_Explorer le document:_
(a) Recopiez fidèlement le passage de l'article sur les migrants sri-lankais à La Réunion qui va de « L'actu vue par » jusqu'à « la presse nationale. ».
(b) Répondez brièvement à ces questions sur l'article sur les migrants sri-lankais à La Réunion :
(i) À quelle date Darshan est-il arrivé à La Réunion ?
(ii) Combien de personnes se trouvaient à bord des navires débarqués depuis mars 2018 ?
(iii) En quelle année la guerre civile au Sri Lanka a-t-elle pris fin ?

_Texte de lecture:_

L'actu vue par Laurent DECLOITRE

Les articles de Laurent Decloitre (journaliste et biographe) sur la Réunion et l'océan Indien parus dans Libération, Marianne, Paris Match, l'Express, Géo et la presse nationale.

Publié le par Laurent DECLOITRE
Publié dans : #Articles parus dans Libération
Vicky, sa femme et leurs deux enfants. (R.Philippon)

Vicky, sa femme et leurs deux enfants. (R.Philippon)

Depuis 2018, plus de 400 migrants ont fui le Sri-Lanka pour trouver asile dans l’île française. La plupart sont expulsés, une minorité tente de s’intégrer, alors qu’associations et avocats dénoncent les conditions de leur accueil.

Libération du 6 mars 2023
De notre correspondant Laurent DECLOITRE

Darshan (1) attend, déboussolé, dans un appartement de Saint-Denis, une valise à ses pieds. Le migrant sri-lankais d’une vingtaine d’années, arrivé à La Réunion le 8 février après 4500 kilomètres et trois semaines de traversée sur un petit bateau de pêcheur, a obtenu le droit de déposer une demande d’asile. Il y a quelques heures ce 15 février, il a donc été autorisé à quitter, avec sa tante et un autre compatriote, l’aéroport Roland-Garros. À La Réunion, c’est dans le sous-sol de l’aérogare que se situe effectivement la « zone d’attente », zone extraterritoriale où sont maintenus les boat-people qui débarquent sur le territoire français et veulent obtenir le statut de réfugié. L’État a quatre jours pour estimer le « bien-fondé » de leur demande, sans juger sur le fond. Les autorités peuvent prolonger leur rétention jusqu’à vingt jours, sur décision du juge des libertés et de la détention.
Dans un anglais hésitant, le jeune Tamoul nous affirme avoir été violé par «un officier de la police gouvernementale» du Sri Lanka. Les quinze autre boat-people qui avaient également fui leur pays, au Sud de l’Inde, n’ont, eux, pas convaincu l’Ofpra, l’office français de protection des réfugiés et apatrides, des risques qu’ils encouraient à rester chez eux. Après une heure de visioconférence avec les fonctionnaires en métropole, depuis une pièce exigüe de l’aéroport, ils ont été considérés comme de simples migrants économiques et expulsés le 18 février par avion.
Depuis mars 2018, onze navires de fortune, dont cinq ces sept derniers mois, ont débarqué sur les côtes du département français, avec à leur bord 466 personnes, majoritairement tamoules. Les Sri Lankais fuient un pays qui a vu s’opposer des années durant la minorité tamoule à la majorité cyngalaise. En 2009, la guerre civile a pris fin, mais les Tamouls, de religion hindouiste, se disent toujours oppressés par le régime bouddhiste. Une grave crise économique a en outre déclenché des manifestations montres l’an dernier, qui ont conduit à la fuite du président de la République, un ancien militaire. Depuis, le nouveau président, qui a décrété l’état d’urgence , mène une féroce répression envers ses opposants, cyngalais ou tamouls.

_Données fournies:_
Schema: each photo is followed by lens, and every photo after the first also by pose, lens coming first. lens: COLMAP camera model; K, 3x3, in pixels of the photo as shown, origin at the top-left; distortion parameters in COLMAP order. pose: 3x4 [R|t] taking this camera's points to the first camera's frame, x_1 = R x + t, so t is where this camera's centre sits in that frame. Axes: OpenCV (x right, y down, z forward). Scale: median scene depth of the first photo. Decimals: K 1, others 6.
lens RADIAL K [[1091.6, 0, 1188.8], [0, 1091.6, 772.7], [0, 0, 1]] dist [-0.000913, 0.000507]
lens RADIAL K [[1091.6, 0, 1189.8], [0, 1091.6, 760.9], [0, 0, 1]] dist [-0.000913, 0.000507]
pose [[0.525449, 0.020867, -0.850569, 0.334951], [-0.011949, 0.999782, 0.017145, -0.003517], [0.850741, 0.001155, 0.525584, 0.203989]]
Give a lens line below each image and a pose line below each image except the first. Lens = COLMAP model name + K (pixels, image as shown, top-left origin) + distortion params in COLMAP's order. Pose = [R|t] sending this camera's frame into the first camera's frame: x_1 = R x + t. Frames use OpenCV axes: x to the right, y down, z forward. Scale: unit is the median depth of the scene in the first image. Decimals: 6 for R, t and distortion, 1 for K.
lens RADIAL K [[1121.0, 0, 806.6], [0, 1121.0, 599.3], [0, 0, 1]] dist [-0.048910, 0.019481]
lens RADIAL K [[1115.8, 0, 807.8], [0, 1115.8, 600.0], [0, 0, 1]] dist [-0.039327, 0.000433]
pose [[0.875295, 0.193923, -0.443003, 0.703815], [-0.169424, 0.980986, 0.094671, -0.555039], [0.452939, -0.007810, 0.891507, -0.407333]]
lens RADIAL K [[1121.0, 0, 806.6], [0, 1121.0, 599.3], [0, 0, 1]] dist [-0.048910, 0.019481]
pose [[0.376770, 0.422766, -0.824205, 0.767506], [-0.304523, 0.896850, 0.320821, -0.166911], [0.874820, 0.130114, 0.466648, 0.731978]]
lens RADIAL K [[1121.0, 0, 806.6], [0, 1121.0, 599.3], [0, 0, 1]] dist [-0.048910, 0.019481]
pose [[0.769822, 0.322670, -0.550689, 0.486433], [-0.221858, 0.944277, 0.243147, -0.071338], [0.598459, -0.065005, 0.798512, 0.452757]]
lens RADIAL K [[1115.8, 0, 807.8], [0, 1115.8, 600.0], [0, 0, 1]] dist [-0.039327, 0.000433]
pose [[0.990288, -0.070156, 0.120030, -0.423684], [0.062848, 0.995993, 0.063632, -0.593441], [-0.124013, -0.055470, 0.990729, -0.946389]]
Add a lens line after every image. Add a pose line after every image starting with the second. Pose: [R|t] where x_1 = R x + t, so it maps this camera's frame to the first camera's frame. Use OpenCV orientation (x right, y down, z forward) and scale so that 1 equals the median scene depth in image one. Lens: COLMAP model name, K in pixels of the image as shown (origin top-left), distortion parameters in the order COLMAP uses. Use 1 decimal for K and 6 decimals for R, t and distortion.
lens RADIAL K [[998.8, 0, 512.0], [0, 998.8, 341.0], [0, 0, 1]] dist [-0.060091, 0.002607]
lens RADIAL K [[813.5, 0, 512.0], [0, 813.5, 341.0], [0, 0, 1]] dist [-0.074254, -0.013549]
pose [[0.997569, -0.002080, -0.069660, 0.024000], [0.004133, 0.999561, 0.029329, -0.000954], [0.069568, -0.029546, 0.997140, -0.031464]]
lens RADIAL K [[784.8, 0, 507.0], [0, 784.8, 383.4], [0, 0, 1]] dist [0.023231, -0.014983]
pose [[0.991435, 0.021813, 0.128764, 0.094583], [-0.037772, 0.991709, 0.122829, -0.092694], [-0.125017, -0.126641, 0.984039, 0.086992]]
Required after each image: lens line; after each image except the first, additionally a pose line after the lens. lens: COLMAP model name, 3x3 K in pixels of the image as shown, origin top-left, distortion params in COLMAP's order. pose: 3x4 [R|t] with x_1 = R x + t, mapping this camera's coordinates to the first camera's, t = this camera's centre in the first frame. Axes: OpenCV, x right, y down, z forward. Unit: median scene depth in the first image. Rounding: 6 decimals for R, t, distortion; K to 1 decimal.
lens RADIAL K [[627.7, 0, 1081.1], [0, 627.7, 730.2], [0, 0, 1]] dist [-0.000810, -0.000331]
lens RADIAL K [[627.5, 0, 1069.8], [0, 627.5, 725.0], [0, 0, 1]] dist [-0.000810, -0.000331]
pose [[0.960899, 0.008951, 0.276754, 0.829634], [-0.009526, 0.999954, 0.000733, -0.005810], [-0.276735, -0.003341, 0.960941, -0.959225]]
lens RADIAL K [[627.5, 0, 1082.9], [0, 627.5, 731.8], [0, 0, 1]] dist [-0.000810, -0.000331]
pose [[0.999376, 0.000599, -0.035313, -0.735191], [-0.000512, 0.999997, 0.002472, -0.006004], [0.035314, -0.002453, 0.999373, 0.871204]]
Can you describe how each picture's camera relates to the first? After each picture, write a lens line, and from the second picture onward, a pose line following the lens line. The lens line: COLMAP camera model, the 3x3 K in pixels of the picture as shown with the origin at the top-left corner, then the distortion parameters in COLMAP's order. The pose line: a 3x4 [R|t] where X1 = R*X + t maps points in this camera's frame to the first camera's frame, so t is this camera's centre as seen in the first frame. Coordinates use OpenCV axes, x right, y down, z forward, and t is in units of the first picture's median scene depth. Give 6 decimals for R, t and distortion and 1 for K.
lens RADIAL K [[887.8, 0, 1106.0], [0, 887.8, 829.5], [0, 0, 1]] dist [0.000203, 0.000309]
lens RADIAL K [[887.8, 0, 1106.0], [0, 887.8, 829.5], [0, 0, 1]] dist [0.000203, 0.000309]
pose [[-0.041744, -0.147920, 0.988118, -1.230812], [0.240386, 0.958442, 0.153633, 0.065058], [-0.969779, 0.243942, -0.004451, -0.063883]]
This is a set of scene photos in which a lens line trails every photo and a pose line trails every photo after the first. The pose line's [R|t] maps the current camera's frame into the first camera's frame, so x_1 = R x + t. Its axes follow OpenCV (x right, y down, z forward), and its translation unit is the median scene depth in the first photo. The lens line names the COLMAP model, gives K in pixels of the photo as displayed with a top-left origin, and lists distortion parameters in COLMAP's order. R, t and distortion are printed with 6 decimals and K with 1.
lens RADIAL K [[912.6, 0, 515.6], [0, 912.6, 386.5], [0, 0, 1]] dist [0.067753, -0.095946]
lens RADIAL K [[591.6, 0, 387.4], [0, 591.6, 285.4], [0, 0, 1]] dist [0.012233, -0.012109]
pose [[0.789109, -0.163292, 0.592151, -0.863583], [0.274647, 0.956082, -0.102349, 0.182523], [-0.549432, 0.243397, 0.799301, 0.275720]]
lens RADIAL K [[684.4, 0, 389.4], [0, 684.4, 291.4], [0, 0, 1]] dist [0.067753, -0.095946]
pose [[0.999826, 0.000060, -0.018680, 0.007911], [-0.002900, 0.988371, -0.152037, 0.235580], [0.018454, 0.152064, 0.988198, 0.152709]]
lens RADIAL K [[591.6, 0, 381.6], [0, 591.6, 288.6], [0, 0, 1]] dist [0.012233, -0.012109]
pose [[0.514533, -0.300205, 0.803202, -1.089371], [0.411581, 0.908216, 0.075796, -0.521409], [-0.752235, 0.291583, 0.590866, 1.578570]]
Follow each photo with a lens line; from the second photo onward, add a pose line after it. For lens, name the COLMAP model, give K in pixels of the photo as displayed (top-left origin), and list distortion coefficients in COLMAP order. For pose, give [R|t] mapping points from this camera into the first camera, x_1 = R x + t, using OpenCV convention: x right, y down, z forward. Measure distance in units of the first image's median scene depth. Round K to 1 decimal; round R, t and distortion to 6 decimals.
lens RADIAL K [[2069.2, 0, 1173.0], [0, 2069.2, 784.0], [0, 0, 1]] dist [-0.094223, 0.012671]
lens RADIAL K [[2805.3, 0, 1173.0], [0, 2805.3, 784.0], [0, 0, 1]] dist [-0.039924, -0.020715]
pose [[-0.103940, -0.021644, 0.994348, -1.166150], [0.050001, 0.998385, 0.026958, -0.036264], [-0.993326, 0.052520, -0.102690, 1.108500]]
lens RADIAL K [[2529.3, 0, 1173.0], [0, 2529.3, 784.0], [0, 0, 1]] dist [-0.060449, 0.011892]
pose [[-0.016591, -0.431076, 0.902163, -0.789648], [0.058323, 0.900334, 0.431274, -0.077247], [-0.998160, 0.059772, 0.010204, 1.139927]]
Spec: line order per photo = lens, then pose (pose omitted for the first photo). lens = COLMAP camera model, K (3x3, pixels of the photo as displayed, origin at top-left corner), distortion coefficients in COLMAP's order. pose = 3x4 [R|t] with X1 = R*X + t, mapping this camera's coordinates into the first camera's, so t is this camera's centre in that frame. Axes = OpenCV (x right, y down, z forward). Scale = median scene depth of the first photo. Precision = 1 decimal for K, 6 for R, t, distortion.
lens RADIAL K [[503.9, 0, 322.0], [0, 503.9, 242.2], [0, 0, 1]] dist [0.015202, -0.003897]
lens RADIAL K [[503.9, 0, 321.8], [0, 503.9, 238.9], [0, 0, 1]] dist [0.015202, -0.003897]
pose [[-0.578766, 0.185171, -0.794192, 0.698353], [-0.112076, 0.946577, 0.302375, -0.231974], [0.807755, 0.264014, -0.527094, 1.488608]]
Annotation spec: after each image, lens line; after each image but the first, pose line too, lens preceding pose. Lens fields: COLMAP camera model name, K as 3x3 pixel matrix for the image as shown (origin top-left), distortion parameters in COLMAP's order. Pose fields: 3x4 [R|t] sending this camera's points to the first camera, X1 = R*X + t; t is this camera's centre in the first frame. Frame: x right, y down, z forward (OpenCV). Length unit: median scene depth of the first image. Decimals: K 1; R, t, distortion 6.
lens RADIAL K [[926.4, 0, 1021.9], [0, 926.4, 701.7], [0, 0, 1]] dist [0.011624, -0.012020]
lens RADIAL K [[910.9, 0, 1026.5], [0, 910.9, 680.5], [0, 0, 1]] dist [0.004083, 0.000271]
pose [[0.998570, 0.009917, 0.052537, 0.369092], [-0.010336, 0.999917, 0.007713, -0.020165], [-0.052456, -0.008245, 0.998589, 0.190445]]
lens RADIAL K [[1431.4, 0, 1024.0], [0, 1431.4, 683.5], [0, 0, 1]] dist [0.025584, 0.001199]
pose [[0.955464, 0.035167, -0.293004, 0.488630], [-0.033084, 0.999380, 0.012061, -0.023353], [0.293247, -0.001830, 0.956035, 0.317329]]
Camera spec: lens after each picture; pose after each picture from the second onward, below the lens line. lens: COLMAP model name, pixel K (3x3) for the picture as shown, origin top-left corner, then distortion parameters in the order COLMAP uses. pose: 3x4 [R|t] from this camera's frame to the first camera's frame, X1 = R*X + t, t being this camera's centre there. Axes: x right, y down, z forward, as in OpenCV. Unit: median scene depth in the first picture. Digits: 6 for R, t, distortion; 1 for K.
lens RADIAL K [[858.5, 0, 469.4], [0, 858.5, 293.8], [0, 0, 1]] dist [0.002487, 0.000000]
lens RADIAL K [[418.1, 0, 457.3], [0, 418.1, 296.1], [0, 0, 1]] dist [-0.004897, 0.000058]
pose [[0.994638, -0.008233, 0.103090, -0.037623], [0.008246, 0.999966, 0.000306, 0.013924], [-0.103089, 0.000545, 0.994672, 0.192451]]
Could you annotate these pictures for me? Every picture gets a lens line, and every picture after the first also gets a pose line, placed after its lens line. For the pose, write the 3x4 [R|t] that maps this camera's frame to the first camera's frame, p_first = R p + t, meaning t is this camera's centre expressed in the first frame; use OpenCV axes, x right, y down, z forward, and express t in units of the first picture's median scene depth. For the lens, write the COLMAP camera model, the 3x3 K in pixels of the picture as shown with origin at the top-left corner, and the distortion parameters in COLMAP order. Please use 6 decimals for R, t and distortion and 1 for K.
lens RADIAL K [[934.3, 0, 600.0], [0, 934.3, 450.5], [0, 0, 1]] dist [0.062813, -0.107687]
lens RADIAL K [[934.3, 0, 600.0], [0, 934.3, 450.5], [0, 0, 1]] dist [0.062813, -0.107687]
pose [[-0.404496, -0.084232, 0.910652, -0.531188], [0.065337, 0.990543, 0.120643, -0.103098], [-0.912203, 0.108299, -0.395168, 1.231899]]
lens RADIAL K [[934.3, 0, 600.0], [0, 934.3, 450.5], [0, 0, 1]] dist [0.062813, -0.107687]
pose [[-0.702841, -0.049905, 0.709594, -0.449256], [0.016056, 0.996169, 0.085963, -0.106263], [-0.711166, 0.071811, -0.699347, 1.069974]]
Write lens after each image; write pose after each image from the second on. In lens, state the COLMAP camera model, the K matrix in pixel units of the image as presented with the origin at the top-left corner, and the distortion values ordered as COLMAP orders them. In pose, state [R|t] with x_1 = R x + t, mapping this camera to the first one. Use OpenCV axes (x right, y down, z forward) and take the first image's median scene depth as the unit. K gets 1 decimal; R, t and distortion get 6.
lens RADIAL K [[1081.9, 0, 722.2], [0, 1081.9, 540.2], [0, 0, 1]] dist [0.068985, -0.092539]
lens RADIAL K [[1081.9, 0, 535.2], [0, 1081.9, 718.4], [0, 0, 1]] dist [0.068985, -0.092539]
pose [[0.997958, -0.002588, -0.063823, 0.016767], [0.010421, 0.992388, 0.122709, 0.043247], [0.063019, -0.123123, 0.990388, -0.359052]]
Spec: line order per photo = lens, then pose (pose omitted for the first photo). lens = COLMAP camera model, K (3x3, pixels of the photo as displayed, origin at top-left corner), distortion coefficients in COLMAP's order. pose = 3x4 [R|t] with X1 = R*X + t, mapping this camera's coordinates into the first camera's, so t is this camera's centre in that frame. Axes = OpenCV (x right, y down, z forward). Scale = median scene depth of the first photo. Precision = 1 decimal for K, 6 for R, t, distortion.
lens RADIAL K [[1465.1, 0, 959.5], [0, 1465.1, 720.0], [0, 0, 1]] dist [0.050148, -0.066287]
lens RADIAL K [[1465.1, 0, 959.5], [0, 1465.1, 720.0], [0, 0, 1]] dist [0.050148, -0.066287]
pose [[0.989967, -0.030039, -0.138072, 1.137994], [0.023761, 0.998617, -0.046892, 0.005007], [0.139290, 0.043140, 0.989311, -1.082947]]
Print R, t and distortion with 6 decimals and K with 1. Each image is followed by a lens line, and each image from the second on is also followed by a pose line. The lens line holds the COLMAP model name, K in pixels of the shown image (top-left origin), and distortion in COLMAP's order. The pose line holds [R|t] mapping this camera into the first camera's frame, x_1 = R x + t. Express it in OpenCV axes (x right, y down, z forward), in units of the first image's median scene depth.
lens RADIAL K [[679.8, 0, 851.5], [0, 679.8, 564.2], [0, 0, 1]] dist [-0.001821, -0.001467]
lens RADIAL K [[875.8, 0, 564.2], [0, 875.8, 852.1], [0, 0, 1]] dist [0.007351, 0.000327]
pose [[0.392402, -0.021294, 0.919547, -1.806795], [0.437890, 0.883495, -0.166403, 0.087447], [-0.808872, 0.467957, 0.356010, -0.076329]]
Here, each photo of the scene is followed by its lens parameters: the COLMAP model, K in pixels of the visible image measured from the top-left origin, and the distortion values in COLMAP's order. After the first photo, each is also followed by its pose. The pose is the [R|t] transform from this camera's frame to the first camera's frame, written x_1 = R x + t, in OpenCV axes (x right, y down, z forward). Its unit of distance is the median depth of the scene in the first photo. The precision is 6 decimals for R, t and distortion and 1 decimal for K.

_Solutions des exercices:_
(a)
L'actu vue par Laurent DECLOITRE

Les articles de Laurent Decloitre (journaliste et biographe) sur la Réunion et l'océan Indien parus dans Libération, Marianne, Paris Match, l'Express, Géo et la presse nationale.

(b)
(i) Le 8 février.
(ii) 466 personnes.
(iii) En 2009.